本文
-------------------------
美のカタチから世界を見渡す ガイドブック。”
とある。

 

目次
黄金の扇風機
1 風景は発明されたもの
2 美人の条件ってなに?
3 アートと呼びたくないアートの世界
4 科学から美しいを考える
5 美しいは感じるもの
「美しい」の境界を飛び越えよう
日々、ちいさな賛美を
主な参考文献
掲載図版一覧

 

感想。
あぁ、やっぱり、いいねぇ、真智さんの世界観。
ただ、美しいものを体感して愛でよう、っていうだけの話ではない。日本の美を見直そうって話でもない。「美しい」を感じる、それでいい、って話。そういう、心の声を聴かないといけないよなぁ、って思った。
-------------------------
提示データ
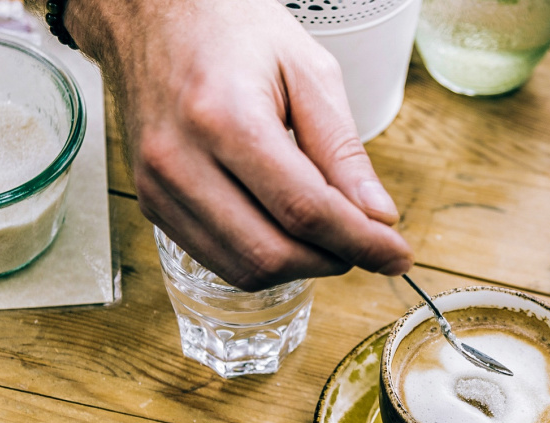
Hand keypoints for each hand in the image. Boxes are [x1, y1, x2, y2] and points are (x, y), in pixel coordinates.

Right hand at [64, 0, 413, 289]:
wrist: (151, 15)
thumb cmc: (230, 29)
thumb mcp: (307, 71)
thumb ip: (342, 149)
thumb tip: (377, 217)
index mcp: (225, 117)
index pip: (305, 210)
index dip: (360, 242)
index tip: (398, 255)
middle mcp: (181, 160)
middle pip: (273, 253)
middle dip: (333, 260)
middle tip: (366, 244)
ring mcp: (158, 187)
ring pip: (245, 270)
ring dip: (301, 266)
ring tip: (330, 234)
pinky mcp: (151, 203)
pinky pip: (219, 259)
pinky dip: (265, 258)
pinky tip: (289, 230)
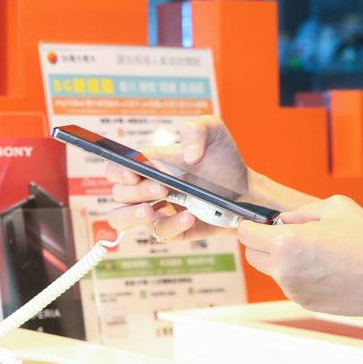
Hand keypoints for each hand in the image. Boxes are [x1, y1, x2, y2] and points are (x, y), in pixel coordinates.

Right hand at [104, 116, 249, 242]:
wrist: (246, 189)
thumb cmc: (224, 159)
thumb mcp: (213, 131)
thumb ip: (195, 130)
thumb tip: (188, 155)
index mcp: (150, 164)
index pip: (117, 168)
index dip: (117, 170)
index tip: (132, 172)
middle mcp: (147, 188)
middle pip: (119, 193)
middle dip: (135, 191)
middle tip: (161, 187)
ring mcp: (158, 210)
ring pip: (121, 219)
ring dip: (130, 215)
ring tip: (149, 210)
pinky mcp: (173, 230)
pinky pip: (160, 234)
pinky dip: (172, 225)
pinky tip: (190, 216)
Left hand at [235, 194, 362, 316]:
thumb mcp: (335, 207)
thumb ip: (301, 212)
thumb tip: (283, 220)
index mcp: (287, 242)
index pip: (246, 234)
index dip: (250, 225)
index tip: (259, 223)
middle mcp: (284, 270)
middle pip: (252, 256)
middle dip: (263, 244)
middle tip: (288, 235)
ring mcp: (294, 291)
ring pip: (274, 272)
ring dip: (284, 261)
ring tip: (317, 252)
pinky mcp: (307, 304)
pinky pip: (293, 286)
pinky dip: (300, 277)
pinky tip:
-------------------------
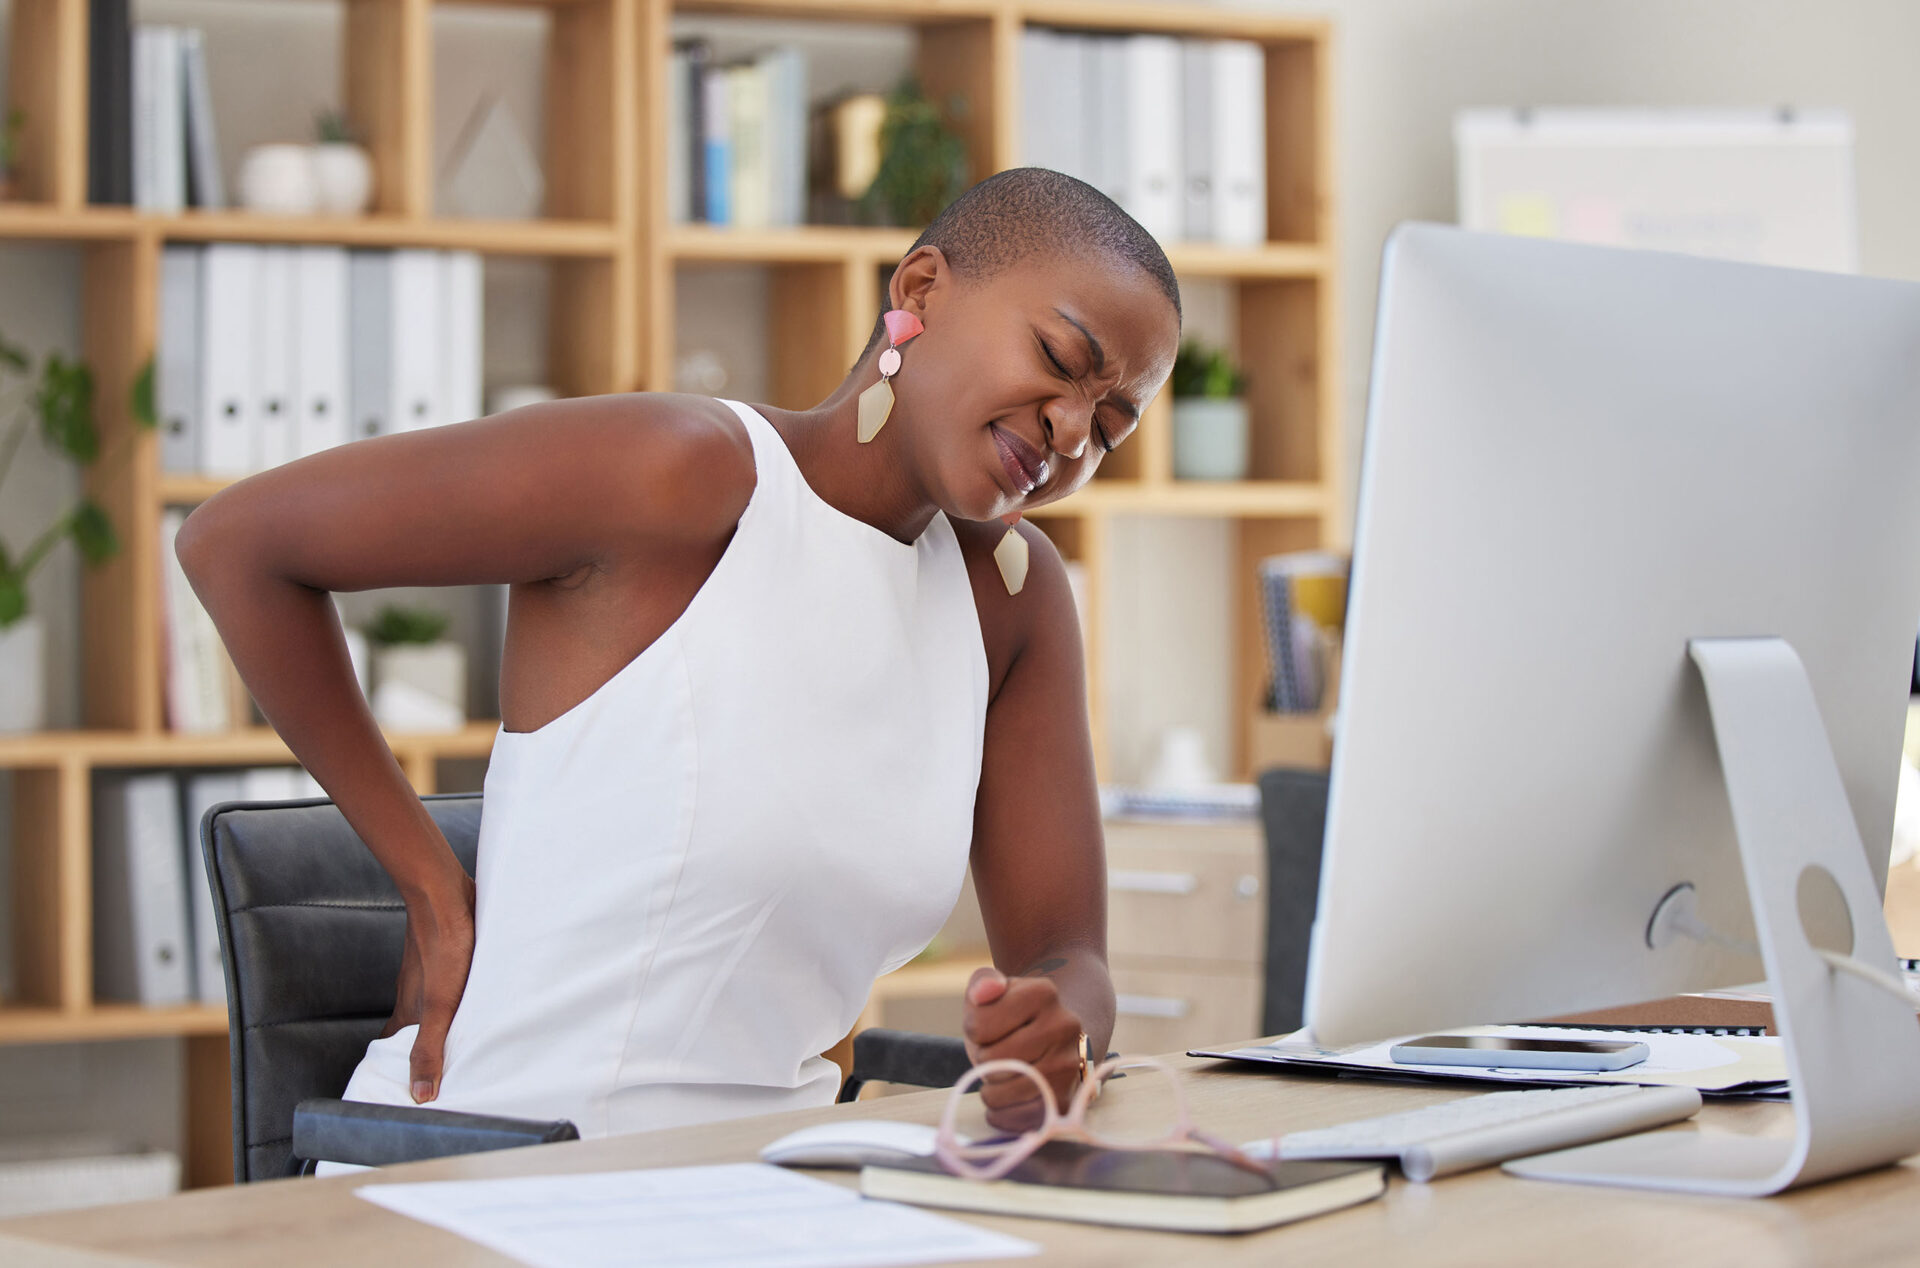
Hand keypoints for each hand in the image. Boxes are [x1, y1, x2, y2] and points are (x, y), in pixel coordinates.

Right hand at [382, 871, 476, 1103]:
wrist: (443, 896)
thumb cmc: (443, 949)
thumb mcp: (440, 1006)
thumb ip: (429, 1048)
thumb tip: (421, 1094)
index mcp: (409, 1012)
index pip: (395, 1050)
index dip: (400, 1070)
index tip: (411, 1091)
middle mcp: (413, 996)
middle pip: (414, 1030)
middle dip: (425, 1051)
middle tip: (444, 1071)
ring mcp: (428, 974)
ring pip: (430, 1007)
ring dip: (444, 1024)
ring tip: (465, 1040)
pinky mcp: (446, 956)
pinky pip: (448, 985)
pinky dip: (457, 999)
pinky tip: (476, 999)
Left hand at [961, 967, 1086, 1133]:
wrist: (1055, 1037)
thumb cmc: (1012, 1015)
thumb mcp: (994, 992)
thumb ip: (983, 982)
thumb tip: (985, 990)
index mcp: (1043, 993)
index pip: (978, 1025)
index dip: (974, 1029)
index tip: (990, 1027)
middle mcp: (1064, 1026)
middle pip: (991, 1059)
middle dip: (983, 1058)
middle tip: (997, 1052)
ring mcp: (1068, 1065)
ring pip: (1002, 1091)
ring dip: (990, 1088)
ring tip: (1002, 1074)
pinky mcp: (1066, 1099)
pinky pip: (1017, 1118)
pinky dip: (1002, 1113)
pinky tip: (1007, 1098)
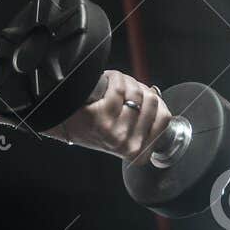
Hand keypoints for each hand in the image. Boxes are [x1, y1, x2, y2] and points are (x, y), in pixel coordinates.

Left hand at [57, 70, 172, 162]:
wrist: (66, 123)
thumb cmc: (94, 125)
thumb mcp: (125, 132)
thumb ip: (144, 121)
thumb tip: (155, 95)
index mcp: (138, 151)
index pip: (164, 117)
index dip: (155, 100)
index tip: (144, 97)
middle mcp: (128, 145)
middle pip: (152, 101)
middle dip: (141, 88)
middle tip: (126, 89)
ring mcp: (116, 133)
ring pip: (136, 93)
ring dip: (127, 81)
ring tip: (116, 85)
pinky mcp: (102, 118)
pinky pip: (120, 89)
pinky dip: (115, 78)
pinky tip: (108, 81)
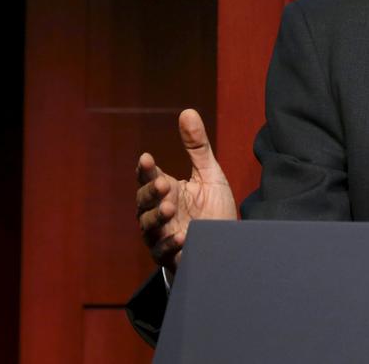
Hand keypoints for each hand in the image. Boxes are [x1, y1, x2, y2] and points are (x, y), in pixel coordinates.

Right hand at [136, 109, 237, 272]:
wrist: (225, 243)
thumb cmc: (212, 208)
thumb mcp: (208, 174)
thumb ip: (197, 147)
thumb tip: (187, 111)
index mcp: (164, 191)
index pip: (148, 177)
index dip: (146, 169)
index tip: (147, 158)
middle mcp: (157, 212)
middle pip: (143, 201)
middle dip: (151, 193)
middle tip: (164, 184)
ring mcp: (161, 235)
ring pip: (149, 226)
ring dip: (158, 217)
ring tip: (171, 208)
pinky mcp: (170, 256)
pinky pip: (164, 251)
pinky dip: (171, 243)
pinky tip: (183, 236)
-------------------------
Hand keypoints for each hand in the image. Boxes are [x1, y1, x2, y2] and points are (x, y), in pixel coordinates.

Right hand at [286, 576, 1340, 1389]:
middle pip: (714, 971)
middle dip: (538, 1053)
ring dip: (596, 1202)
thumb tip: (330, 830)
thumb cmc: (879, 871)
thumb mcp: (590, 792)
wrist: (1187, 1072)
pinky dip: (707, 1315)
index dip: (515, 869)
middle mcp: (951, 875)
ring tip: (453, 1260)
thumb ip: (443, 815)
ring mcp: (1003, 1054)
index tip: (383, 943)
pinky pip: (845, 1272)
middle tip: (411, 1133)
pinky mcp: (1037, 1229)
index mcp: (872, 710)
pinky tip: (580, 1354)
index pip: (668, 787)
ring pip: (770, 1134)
-------------------------
課題
[1] 本文について、次の問いに答えなさい。
(a) 目次で「1」が付いた章の題は何か。
(b) 目次で「5」が付いた章の題は何か。
(c) 感想では、この本は何を見直そうという話でもないと述べているか。
[2] 次の文が本文の内容と合っているかどうか答え、判断の根拠となる本文の語句をそのまま引用しなさい。
(a) 目次の「4」の章は、科学から美しさを考える章である。
(b) 感想では、この本は美しいものを体感して愛でようというだけの話だと述べている。
(c) 目次には「主な参考文献」が含まれている。

解答
[1]
(a) 風景は発明されたもの
(b) 美しいは感じるもの
(c) 日本の美

[2]
(a) 合っている。「4 科学から美しいを考える」
(b) 合っていない。「ただ、美しいものを体感して愛でよう、っていうだけの話ではない。」
(c) 合っている。「主な参考文献」